------ Extracted material

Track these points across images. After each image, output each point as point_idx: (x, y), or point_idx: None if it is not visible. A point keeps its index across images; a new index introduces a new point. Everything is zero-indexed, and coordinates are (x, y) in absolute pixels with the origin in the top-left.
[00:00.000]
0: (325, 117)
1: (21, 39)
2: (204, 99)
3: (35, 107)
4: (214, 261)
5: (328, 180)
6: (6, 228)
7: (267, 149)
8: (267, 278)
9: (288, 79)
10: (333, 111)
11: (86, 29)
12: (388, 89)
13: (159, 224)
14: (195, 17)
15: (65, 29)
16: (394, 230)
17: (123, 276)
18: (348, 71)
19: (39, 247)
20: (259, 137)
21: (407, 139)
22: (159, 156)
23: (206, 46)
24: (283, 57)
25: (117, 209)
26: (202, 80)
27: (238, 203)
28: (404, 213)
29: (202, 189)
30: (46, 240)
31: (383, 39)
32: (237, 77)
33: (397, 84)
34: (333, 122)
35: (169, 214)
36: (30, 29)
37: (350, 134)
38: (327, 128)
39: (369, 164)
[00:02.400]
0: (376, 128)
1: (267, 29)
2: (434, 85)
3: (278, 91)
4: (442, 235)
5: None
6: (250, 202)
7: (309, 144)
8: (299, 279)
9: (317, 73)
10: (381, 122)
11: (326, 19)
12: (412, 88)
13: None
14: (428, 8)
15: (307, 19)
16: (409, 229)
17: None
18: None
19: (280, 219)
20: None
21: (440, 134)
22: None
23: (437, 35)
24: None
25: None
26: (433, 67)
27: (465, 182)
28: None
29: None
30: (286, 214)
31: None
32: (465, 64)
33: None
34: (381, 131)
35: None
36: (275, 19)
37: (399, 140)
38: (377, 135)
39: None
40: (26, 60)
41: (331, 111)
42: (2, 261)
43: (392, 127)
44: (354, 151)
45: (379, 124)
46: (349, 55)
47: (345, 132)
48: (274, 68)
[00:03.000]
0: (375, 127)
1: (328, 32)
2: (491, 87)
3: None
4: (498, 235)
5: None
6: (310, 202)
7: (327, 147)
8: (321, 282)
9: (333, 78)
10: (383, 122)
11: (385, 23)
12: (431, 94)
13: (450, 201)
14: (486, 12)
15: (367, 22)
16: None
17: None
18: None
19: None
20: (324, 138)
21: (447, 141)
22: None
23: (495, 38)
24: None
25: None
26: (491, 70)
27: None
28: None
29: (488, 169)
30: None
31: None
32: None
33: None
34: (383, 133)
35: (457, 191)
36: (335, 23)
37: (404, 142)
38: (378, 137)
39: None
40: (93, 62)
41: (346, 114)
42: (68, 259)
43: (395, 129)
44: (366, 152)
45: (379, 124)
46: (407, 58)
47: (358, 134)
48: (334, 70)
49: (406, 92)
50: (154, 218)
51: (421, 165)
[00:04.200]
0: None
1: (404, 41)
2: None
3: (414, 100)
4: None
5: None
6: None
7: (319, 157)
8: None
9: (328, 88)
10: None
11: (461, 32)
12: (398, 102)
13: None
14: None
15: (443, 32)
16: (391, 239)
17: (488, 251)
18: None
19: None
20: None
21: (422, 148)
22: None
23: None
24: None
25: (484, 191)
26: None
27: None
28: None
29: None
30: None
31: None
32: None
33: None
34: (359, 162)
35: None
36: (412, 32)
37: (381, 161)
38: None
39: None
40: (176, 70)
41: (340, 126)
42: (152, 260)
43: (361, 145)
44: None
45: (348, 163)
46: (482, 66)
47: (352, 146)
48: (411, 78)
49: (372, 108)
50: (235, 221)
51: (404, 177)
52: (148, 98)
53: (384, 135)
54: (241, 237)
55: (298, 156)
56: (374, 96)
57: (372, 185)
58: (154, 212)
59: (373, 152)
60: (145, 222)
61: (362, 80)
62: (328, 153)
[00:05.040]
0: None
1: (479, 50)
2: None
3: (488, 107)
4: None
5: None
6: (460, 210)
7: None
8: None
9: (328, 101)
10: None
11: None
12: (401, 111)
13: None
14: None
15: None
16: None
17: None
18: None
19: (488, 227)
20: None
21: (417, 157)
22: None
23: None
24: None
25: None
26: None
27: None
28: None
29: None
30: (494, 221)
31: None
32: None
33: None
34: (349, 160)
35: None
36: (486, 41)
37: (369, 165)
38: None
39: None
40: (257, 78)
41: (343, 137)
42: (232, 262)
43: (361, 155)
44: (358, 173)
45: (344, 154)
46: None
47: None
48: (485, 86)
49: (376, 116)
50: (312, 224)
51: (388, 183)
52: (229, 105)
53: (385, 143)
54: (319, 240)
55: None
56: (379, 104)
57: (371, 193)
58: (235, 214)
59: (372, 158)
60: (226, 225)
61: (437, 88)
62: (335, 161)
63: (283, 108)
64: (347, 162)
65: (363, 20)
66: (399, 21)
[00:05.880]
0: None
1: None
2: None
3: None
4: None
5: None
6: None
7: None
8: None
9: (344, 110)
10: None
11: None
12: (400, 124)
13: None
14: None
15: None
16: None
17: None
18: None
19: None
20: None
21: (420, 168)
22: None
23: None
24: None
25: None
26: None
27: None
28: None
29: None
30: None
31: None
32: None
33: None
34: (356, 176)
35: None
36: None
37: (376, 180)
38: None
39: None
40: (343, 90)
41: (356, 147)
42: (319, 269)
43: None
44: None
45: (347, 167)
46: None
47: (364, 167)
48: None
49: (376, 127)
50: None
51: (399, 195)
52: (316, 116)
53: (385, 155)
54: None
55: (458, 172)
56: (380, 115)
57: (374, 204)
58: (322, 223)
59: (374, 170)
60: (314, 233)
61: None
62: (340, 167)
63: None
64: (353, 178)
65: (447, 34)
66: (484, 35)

------------
------ Extracted material

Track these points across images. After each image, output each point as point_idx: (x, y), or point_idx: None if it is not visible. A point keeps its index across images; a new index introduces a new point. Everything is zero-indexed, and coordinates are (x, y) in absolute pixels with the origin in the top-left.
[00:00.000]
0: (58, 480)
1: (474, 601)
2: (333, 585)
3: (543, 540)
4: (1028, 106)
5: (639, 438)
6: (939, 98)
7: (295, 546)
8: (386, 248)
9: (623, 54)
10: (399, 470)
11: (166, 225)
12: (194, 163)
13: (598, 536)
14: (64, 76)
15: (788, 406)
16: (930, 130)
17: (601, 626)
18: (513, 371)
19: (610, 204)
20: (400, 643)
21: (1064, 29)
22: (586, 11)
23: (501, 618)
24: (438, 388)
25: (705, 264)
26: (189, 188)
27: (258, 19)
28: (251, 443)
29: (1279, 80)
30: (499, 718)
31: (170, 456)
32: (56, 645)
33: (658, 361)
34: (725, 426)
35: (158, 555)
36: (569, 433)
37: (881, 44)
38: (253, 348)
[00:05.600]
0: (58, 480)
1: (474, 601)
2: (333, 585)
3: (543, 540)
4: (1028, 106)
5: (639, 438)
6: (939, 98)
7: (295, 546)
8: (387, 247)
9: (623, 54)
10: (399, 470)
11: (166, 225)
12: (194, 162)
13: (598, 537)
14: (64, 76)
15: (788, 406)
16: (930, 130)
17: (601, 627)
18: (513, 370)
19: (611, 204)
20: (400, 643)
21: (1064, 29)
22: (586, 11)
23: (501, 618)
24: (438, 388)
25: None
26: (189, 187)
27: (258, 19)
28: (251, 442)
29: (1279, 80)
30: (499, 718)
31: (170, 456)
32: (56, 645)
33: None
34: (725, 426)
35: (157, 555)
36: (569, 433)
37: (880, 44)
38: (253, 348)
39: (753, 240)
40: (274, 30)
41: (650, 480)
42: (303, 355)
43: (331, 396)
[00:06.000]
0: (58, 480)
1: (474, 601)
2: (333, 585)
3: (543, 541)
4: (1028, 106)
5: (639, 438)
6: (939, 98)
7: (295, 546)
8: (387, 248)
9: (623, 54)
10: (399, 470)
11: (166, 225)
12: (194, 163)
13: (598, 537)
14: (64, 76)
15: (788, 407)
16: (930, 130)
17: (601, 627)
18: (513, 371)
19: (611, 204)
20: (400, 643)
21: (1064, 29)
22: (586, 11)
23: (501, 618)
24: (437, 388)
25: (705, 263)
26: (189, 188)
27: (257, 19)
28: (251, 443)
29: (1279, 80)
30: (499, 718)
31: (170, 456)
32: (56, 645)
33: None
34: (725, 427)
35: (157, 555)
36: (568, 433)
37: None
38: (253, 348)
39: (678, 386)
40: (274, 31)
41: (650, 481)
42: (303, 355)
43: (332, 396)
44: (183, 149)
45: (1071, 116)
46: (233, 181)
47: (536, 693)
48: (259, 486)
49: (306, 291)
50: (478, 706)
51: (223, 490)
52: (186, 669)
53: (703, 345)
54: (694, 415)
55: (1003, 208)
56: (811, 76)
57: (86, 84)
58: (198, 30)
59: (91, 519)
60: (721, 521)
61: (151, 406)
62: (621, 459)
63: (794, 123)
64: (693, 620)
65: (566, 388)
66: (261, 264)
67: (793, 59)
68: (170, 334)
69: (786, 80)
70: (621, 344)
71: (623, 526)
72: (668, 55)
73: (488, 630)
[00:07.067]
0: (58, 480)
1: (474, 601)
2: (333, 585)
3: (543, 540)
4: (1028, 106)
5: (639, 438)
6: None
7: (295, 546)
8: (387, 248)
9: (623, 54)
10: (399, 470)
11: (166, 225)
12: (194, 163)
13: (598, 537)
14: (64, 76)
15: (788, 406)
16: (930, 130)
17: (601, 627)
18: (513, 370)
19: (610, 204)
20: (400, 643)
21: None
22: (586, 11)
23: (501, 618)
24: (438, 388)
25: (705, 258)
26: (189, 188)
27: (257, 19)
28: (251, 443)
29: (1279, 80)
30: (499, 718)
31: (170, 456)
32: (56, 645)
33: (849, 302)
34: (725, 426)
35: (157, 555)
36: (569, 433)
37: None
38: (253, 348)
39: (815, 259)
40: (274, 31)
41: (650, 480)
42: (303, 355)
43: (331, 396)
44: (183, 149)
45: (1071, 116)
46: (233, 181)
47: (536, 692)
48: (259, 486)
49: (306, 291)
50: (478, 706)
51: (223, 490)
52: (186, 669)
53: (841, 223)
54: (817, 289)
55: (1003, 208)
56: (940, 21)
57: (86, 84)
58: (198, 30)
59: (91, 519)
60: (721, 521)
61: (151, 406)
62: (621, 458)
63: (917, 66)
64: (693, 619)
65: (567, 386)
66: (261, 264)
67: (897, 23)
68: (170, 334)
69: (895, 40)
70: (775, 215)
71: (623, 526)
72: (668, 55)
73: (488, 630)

------------

Please make an exact copy of the lines above from the line with "10: (333, 111)" through the line with "36: (30, 29)", both ends included.

▶ **Solution to the exercise**:
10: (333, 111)
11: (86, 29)
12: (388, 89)
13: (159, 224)
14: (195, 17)
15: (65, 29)
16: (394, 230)
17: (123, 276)
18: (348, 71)
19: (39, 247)
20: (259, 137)
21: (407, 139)
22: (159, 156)
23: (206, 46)
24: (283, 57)
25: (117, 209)
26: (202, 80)
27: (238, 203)
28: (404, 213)
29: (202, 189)
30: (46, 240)
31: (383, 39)
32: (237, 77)
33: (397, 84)
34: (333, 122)
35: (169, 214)
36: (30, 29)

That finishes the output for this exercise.